If you haven’t figured out what to do over Labor Day weekend, allow me to offer a suggestion: From Aug. 24 to Sept. 1, Gemstone Expeditions, a new outfitter organizing visits to the gem world’s most exotic locales, is leading an eight-day, nine-night tour to Sri Lanka, aka the “Isle of Gems.”
Retailers and designers looking to bring back gems—and tales—from an island that’s enchanted travelers since Marco Polo’s day will not be disappointed.
The itinerary includes a visit to Sri Lanka’s Elahera gem field, about 70 miles northeast of the capital, Colombo; the legendary gem mines of Ratnapura, a traditional center of the island’s gem trade; the ancient rock fortress of Sigiriya; and a night at Hikkaduwa beach, a world-class surfing spot. The trip concludes back in Colombo at Facets Sri Lanka, where buyers who purchase more than $10,000 in gems are entitled to three nights’ free accommodation at a local five-star hotel during the show.
“I think a lot of people want to have a story about selling color,” says New York City–based gem dealer Joe Menzie, a former president of the International Colored Gemstone Association and cofounder of Gemstone Expeditions. “The retailers that attend, it gives them talking points.”

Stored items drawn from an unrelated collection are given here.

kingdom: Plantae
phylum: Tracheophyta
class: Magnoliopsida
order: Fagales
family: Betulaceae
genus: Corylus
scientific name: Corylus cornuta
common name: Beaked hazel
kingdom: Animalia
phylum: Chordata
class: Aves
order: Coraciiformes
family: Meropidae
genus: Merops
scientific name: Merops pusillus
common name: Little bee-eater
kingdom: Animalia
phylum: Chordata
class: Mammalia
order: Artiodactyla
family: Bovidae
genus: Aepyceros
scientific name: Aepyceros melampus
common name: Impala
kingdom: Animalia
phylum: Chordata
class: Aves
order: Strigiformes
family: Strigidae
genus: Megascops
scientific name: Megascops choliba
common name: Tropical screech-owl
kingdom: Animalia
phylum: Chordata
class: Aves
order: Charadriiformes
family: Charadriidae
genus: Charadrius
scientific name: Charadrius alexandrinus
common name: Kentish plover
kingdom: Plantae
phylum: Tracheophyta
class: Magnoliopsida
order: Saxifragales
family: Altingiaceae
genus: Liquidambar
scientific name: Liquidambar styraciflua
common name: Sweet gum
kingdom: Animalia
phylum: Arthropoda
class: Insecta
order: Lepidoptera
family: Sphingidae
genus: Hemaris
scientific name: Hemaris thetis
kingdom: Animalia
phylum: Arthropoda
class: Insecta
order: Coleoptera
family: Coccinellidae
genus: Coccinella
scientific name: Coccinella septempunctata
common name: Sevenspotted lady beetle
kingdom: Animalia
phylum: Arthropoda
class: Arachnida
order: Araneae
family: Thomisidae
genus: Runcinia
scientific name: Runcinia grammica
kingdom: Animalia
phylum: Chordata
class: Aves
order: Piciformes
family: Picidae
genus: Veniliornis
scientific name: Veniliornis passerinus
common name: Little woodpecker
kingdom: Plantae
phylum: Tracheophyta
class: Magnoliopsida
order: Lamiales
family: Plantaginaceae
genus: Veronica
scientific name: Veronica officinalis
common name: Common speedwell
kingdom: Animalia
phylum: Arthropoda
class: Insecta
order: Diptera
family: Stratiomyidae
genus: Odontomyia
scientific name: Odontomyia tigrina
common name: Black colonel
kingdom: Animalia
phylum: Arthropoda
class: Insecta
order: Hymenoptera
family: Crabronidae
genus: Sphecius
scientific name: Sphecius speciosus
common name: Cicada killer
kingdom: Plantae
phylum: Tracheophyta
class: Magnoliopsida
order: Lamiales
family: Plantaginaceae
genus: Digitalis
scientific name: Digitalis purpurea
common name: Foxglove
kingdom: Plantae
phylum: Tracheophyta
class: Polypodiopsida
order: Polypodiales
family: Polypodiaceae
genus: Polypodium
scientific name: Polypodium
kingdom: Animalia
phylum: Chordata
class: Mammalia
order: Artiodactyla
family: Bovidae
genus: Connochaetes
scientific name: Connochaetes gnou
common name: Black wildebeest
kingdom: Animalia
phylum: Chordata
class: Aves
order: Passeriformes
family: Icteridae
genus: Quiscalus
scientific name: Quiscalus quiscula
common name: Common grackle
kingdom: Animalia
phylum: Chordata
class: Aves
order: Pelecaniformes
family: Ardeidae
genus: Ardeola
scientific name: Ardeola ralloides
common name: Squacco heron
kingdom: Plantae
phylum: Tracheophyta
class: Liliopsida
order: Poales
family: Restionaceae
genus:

The Sri Lanka tour, which costs $2,250, is just the beginning. Menzie says he’s gearing up for an emerald-focused trip to Colombia Oct. 12–19, and additional trips—to Australia and Burma—are in the works.
Next year’s slate will offer at least six excursions, according to Menzie, a veteran of the international gem scene.
“I realized many years ago how fortunate I was to have visited so many countries, developing friendships and bonds in the gemstone arena,” he says of the impetus to form the company. “I thought, ‘Why not share with other people these experiences?’ Also, paramount was for participants to learn what it actually takes to bring gemstones to market, make purchases, and meet new sources. We decided to extend the relationship participants have on the trip to their audiences when they return home. We create videos and take pictures all for their social media.
“Also, we can help identify local dealers who are very capable of putting together on-theme trunk shows highlighting gemstones from the trip they went on,” Menzie adds. “In the coming years, [Gemstone Expeditions cofounder] Barbara Wheat will identify social responsibilities in the countries and specifically mining areas that we will fund. The people that participate in the trips can celebrate their participation in these causes. We will be transparent, posting all on our website.”
My two cents?
If you consider yourself a gem junkie, but you’ve never been a to a gemstone mine, do yourself a favor and sign up for one of these tours, stat! I visited my first gemstone mine during the summer of 2006, on an extraordinary trip through Tanzania and still consider the experience a defining moment in my career.
Standing 230 feet below the earth’s surface, deep inside a tanzanite mine, I studied the bored, reluctantly curious expressions of the miners perched around me on outcroppings of black rock. Known in Tanzania as wanapollo, Swahili for spacemen, there were 12 men in all, each dressed in look-alike coveralls with reflective strips, utility belts, and hard hats.
As I glanced around the cave-like space where we stood, I made eye contact with a lanky young miner who gave me a nonchalant appraisal before turning his head. Here was a guy who spent the majority of his life underground digging up pieces of crystallized earth that might or might not one day be transformed into a glittering cocktail ring on the finger of someone wealthy and fabulous. Did he entertain this idea? Did he think about the jewels he was helping to create, and the people who were privileged enough to afford them? It was impossible to say. But the thought consumed me.
To follow the path of stones to its source is to understand this beautiful, crazy business at its very core. Thanks to Gemstone Expeditions, that path is now clearer than ever.